EXERCISE: Tally up the lines below that contain the word "label" and give the total alone.

EXTRACTED MATERIAL Block Start

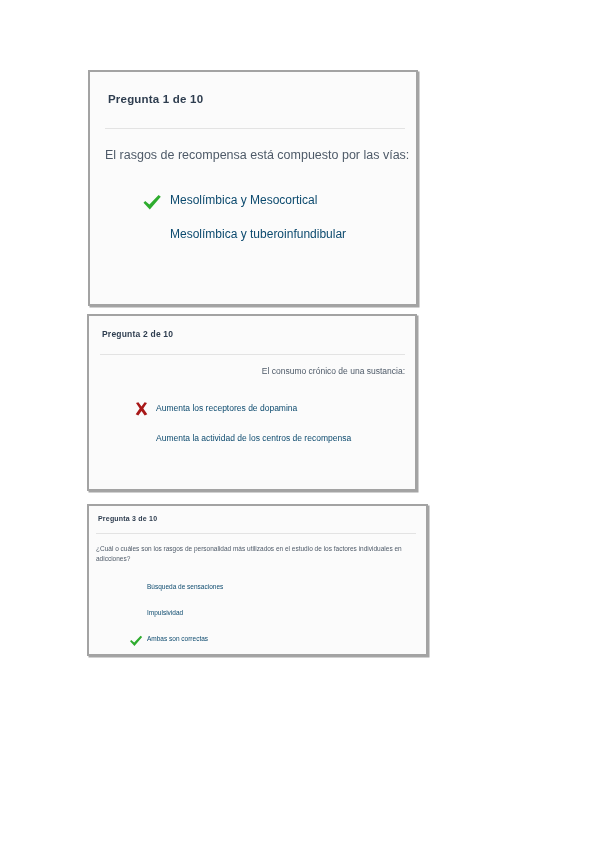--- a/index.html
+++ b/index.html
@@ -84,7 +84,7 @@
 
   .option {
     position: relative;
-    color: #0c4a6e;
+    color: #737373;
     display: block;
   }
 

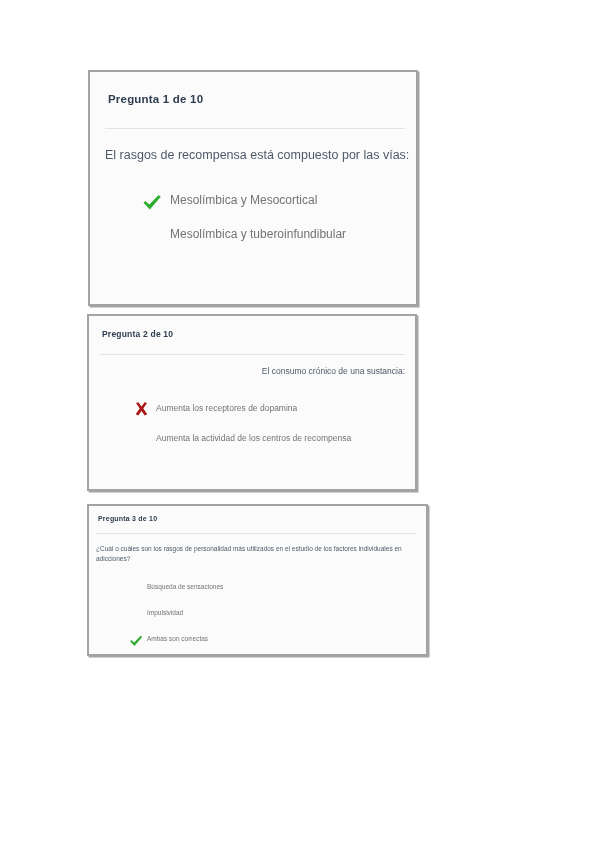--- a/index.html
+++ b/index.html
@@ -150,10 +150,6 @@
           </span>
           <span class="opt-label">Mesolímbica y Mesocortical</span>
         </li>
-        <li class="option no-icon">
-          
-          <span class="opt-label">Mesolímbica y tuberoinfundibular</span>
-        </li>
       </ul>
     </div>
   </div>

EXTRACTED MATERIAL Block End

EXERCISE RESPONSE: 2